BEGIN SUPPLIED TEXT

25 March 2011

Elizabeth Taylor Going Her Way On Her Bike



Hpw could I resist posting this photo of a 12-year-old Elizabeth Taylor on her bicycle?  This was taken by Peter Stackpole and published in Life magazine.  


Yesterday, Riding Pretty posted this shot of Liz:




A few people were simply born to be on camera.  Liz was one of them.  I think that was what defined her more than anything else.  She was a good, though not great, actress.  But she was a riveting, if not commanding, presence.  That, and her complete belief in herself and whatever she deemed just, made her an effective spokesperson for AIDS activism and research, and LGBT equality.  That is why she could get away with supporting those things when almost no one else could, or would.


And she sure looked good on a bike.  That's reason enough to miss her!

23 March 2011

One Definition Of A Really Hard-Core Cyclist


Would you ride your bike in this?


The weather report called for a "wintry mix."  I always thought that was a seasonal roll of Life Savers that could include, say, peppermint, spearmint, Wint-O-Green and Blue Crystal or whatever they call that flavor.


Our "wintry mix" turned into hail some time early this evening.  I heard it rattling against the awning in front of the house.  


Tomorrow's weather isn't supposed to be much better.  And to think that less than a week ago the temperature had climbed into the 70's and the winter seemed like just a memory!  Well, I guess we'll have more weather like that soon enough. 

22 March 2011

Blame It On The Moon

Once again, I cut through Flushing Meadows-Corona Park on my way home from work.  It was the site of the 1964-65 World's Fair, for which its iconic Unisphere was built.  Nearly three decades later, Men In Black was filmed there.


A German tourist I met in the park reminded me of that.  In fact, he said, it was from watching Men In Black that he first learned about the borough of Queens.  I was reminded of the time three young Germans approached me near the West Fourth Street subway station in Greenwich Village.  They asked me how to get to the South Bronx.  They wanted to go there because they had recently seen Fort Apache, The South Bronx.  I tried, to no avail, to dissuade them from going.


But I didn't have to do anything like that for the youngish man from Munich I met today.  He remarked on the wonderful light of this afternoon turning into this evening in that park as I took this photo:




All of the light has seemed different since my moonlight ride on the wee hours of Saturday morning and the "Super Full Moon" that rose that evening.  Plus, it seems--even more than other full moons I've seen--to have brought some strange sights my way.


I encountered one of them in the bike rack at work:



I wondered whether that vestige of a downtube was there only to support the front derailleur.  There seems to be no other rationale for it.  Maybe it was conceived by someone who believes that we have heads so that we'll have someplace to put our helmets.

END SUPPLIED TEXT
BEGIN RECORDED DATA

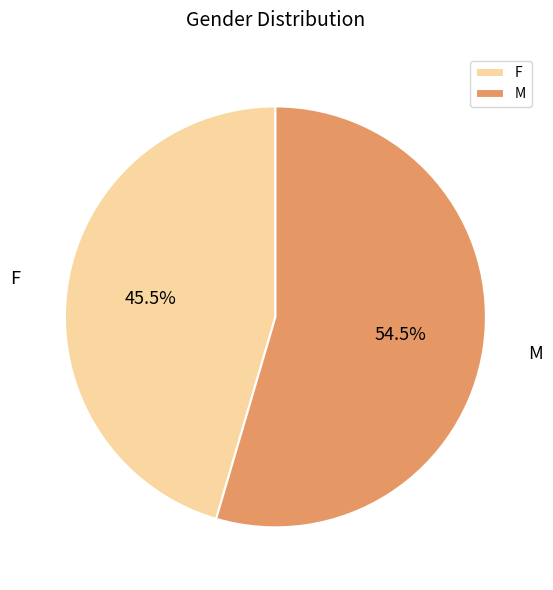

Rank the categories by value from highest to lowest.

M, F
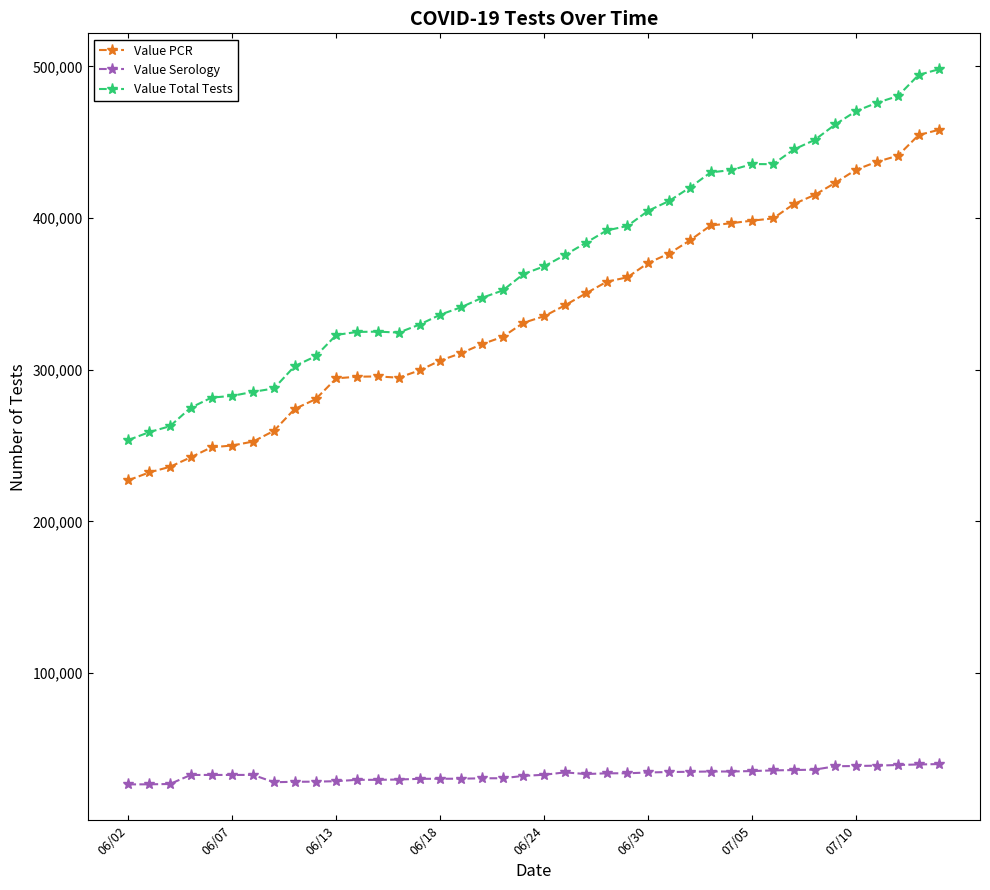

Which series has the largest range (max minus min)?

Value Total Tests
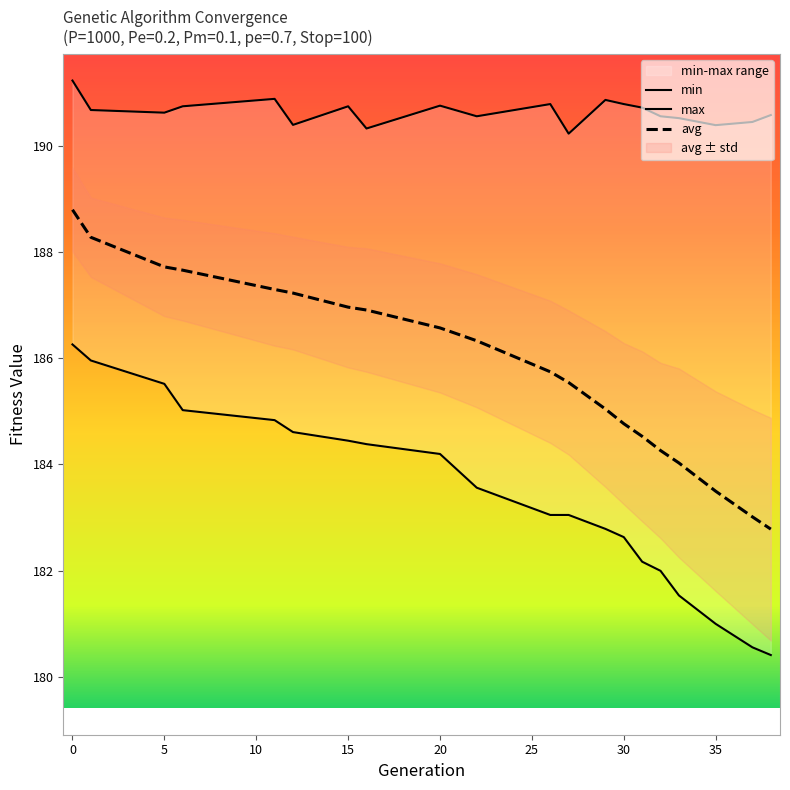

What is the minimum value shown in the chart?

180.4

END RECORDED DATA

> **TASK INSTRUCTIONS**
Answer these questions from the blog posts:
1. Who took the photo of a 12-year-old Elizabeth Taylor on her bicycle?
2. What did the "wintry mix" turn into early in the evening?
3. From watching which film did the German tourist first learn about the borough of Queens?
Rely only on the blog posts when answering.

> **RESPONSE BELOW**
1. Peter Stackpole
2. Hail
3. Men In Black